A surge in voter participation among younger, more diverse voters helped fuel President-elect Joe Biden’s slim victory in Georgia, according to an analysis by the Democratic firm TargetSmart, as the increase in the share of white turnout lagged behind.

The analysis found Asian-American turnout nearly doubled when compared to the 2016 election, while Hispanic voter participation soared by 72%. Turnout among black voters increased by about 20% while white turnout grew by 16%.

Overall, the proportion of white voters who cast ballots in Georgia decreased for the third consecutive race, down from roughly 66% in 2016 to 63% this year. (Other analyses showed white voter share in 2016 was slightly lower.) Black voters made up roughly 29% of the vote, according to the review.

How Biden ended Georgia’s 24-year Republican streak

Turnout among voters under the age of 30 also increased sharply, growing from 14.4% of ballots cast to 16.2%, the analysis show.
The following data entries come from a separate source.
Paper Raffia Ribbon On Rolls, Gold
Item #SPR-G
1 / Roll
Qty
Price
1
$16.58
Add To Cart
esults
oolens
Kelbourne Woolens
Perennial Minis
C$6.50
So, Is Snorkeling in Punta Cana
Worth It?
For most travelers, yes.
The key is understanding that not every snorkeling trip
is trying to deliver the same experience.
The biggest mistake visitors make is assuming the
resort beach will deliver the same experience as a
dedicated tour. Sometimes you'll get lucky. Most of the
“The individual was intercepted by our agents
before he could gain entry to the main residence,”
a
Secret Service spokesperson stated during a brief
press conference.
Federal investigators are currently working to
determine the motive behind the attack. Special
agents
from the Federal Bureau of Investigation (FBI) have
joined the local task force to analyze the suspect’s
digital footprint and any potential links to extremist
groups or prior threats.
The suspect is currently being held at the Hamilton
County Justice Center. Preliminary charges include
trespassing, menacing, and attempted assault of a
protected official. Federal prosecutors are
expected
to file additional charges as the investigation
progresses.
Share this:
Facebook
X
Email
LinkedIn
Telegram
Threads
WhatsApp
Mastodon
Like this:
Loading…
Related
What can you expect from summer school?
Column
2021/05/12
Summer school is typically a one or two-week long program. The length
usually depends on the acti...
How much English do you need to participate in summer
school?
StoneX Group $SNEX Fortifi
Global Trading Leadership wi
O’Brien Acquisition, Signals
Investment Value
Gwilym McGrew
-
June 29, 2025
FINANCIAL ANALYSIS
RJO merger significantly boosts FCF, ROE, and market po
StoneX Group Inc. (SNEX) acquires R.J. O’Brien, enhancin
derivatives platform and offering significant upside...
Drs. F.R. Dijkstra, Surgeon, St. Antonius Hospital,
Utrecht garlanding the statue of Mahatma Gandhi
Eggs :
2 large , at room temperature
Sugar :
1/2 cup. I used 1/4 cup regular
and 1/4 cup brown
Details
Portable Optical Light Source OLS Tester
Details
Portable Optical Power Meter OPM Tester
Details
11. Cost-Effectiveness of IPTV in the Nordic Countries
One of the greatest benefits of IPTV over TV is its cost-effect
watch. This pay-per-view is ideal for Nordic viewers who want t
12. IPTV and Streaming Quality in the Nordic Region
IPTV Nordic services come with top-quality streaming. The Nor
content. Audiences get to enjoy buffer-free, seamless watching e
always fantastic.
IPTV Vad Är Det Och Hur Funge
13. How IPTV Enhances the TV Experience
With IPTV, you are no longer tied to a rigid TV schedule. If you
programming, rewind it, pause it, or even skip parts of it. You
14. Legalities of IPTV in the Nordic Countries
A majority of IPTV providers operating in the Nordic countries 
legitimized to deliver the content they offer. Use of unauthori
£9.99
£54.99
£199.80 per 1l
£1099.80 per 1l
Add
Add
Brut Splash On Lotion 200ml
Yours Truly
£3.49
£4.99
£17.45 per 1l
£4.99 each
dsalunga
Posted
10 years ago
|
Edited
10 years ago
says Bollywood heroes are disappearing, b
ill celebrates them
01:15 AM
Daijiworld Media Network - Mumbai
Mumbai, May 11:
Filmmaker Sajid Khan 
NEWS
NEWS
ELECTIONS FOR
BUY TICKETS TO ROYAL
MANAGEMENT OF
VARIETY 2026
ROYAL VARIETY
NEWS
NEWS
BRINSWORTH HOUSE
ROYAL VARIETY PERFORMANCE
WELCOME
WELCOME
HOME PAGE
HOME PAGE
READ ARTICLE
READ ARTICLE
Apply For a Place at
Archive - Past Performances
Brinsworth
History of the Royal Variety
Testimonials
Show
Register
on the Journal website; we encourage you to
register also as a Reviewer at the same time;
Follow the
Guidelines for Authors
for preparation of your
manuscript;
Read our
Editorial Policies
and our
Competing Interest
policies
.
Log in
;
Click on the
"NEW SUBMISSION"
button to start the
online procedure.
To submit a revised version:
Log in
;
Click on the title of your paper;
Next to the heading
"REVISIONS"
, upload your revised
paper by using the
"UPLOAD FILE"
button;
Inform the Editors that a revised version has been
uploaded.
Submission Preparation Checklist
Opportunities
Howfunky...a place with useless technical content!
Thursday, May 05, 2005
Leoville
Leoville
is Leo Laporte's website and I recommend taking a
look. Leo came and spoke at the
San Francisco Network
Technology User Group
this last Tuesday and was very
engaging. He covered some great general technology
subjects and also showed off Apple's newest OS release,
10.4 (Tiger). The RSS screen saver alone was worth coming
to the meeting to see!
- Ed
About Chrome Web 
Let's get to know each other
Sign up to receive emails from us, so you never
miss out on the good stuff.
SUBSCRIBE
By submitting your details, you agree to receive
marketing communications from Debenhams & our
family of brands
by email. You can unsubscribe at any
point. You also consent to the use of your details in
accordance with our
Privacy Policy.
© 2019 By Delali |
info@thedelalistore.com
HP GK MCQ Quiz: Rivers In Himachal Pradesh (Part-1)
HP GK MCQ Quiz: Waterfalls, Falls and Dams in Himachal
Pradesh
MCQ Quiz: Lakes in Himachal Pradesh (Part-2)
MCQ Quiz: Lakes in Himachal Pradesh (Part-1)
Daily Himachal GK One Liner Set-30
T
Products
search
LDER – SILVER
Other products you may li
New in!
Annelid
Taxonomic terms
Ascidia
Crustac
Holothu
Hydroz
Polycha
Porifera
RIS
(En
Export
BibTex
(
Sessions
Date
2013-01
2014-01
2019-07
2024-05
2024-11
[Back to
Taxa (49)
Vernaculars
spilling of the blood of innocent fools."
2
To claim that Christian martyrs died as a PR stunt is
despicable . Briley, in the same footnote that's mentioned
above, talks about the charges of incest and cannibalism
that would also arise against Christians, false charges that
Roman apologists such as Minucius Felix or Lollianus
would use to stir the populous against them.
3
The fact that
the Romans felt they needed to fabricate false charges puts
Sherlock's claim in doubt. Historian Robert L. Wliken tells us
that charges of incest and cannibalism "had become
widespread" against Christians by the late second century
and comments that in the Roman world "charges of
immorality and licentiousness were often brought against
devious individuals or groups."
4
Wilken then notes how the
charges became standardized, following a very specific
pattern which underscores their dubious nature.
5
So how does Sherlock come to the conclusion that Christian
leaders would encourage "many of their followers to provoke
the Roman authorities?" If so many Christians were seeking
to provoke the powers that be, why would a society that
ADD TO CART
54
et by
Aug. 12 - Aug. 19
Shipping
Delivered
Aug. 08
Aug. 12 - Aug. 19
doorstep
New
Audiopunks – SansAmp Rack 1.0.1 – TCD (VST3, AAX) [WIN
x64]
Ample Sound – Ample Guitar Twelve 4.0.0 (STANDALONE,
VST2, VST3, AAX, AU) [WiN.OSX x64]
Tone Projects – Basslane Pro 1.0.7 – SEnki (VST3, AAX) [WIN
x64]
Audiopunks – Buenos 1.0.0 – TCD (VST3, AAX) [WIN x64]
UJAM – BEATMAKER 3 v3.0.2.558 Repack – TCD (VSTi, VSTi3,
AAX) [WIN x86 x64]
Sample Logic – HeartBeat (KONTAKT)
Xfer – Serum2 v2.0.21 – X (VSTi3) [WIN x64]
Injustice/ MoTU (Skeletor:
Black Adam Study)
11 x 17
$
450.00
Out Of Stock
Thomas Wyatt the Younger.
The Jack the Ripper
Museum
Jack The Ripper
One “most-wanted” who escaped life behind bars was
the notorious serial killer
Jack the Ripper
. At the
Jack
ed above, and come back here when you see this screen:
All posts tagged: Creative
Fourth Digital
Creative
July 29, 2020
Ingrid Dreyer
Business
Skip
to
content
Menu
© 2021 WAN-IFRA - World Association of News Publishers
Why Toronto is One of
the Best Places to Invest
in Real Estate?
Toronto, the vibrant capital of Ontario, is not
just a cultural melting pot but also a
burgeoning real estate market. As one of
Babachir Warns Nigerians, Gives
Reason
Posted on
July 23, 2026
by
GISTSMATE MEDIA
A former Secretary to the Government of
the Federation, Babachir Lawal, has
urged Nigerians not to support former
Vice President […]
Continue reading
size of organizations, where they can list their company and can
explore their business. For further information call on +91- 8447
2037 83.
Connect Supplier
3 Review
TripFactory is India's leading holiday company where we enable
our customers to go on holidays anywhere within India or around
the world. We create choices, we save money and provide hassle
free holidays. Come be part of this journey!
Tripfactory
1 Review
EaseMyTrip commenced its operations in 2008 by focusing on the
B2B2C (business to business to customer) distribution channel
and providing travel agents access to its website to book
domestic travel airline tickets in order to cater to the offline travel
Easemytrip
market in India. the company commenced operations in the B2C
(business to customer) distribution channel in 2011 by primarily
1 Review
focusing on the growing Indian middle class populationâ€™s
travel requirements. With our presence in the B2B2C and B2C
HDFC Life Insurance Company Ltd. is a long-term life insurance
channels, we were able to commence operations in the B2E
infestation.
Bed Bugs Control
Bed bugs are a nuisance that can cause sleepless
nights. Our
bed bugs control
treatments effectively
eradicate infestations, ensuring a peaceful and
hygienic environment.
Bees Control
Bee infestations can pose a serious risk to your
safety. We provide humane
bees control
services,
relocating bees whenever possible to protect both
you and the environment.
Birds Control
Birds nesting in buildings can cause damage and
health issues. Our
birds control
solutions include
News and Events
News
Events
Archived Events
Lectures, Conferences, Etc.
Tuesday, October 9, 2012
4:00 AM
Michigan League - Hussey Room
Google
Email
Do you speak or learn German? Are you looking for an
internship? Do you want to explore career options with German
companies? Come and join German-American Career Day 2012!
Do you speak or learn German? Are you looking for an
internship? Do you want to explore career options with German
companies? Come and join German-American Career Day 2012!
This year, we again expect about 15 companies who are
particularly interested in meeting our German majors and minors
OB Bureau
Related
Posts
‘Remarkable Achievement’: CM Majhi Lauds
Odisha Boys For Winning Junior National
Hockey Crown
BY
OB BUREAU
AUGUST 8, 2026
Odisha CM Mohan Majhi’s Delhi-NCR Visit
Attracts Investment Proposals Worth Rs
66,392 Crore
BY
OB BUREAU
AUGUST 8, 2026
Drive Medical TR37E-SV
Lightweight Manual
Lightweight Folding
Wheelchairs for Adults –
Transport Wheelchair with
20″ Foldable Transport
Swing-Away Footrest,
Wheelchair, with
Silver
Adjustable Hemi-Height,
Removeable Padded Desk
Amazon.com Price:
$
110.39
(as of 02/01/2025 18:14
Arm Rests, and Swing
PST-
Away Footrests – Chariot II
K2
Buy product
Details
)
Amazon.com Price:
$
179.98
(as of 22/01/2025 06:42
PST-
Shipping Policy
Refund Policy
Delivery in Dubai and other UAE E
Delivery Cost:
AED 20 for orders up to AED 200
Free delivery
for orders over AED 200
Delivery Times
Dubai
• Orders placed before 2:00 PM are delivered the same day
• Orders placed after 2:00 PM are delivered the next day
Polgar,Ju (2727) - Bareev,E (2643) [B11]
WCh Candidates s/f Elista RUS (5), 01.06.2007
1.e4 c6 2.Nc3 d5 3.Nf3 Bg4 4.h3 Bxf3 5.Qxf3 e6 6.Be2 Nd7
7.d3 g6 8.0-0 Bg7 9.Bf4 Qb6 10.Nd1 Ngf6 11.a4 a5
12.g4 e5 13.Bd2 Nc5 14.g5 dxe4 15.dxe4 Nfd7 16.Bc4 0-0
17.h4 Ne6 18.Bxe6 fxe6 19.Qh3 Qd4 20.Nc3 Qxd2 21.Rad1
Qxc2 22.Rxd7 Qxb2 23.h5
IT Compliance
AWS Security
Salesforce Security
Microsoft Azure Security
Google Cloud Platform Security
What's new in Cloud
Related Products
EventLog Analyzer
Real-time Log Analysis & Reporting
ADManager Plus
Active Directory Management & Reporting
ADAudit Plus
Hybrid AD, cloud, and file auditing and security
The biggest drop in electorate share came from middle-aged voters, one of President Donald Trump’s more reliable voting blocs.

“It’s the most diverse electorate in Georgia in recent history,” said Tom Bonier, the firm’s chief executive. “The youth vote share is also likely the highest we’ve seen in years.”

He conducted the review as a response to a New York Times analysis of Georgia’s vote, which he said failed to account for voters who don’t offer a description of their race. Those “unknown” voters tend to be disproportionately voters of color, and make up as many as 10% of voters in some key counties.

The review was conducted based on a trove of recently-released turnout data from the Secretary of State’s office of Georgia’s election, which resulted in Biden’s narrow win in Georgia. He leads Trump by roughly 13,000 votes amid a statewide hand recount.